If you loved last year’s retro-inspired Sonic Mania game on Nintendo Switch, but were still longing for the Blue Blur of old, then Sega just made you very, very happy. The company announced that its ‘Sega Ages’ line of retro game revivals from the Sega Genesis (or Mega Drive), Master System and arcade eras would be headed for Nintendo’s portable console.
Sega made the announcement during a recent fan event, only today confirming a wider western release, Polygon reports, with none other than the first-ever Sonic the Hedgehog leading the first wave of such ‘Ages’ games when they land in Japan, North America and Europe this summer – so, any time after June 21 – likely for digital purchase.
Joining Sega’s leading mascot will be Phantasy Star, Thunder Force 4, Alex Kidd in Miracle World and the original arcade version of Gain Ground. The latter of which was a Sega arcade game first released in 1988 that’s similar to classics like Jackal and Contra.
Retro gaming fans will be particularly pleased to know that Studio M2, the developers responsible for several previous Sega re-releases, will be leading the charge on this project. So, expect to see pixel-perfect versions of these iconic games on your Switch.
Sega gets super nostalgic
According to Polygon, more than 15 classic games will be released for Nintendo Switch through the Sega Ages program starting summer. This news comes following the announcement of a Sega Genesis Mini – though only shown in a shell reminiscent of the Mega Drive version released in Japan and Europe.
Clearly, Sega looks to emulate Nintendo’s wild success with its NES Classic Mini and SNES Classic Mini consoles released over the past two years. However, launching many of the same games that would be found on said miniature console through Nintendo Switch is doubling down.

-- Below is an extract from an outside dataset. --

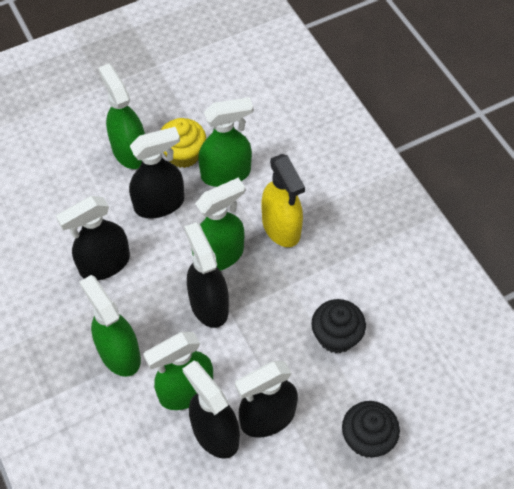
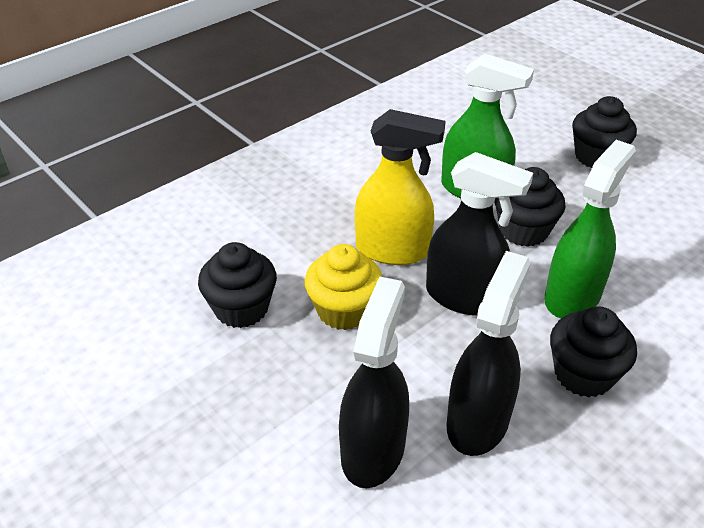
black cupcake: [311,299,366,353] [342,401,400,458] = 2 -> [198,242,277,328] [494,167,566,247] [550,306,637,398] [572,96,637,168] = 4
black spray bottle: [56,196,130,280] [129,127,184,218] [183,361,240,459] [184,222,229,328] [235,361,298,438] = 5 -> [339,276,409,488] [426,152,533,316] [447,251,530,456] = 3
green spray bottle: [79,275,141,377] [98,64,145,169] [143,332,213,410] [192,178,245,271] [198,97,253,187] = 5 -> [441,54,534,203] [544,140,636,318] = 2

Frankly, that seems to be the point. Since exiting the games industry as a hardware producer nearly 20 years ago, Sega has long relied on stoking the flames of nostalgia to both please its longtime fans and line its coffers.
Will Sega’s efforts have similarly successful results to what Nintendo has enjoyed? While not on the same scale likely, it’s hard to see either of these efforts not doing well.
That said, we have just one question: what does this move – and others like it from companies such as Capcom and SNK – mean for the prospects of a Virtual Console on Nintendo Switch? We can’t help but feel as if we’re getting farther and farther from the answer we want to hear with each of these announcements.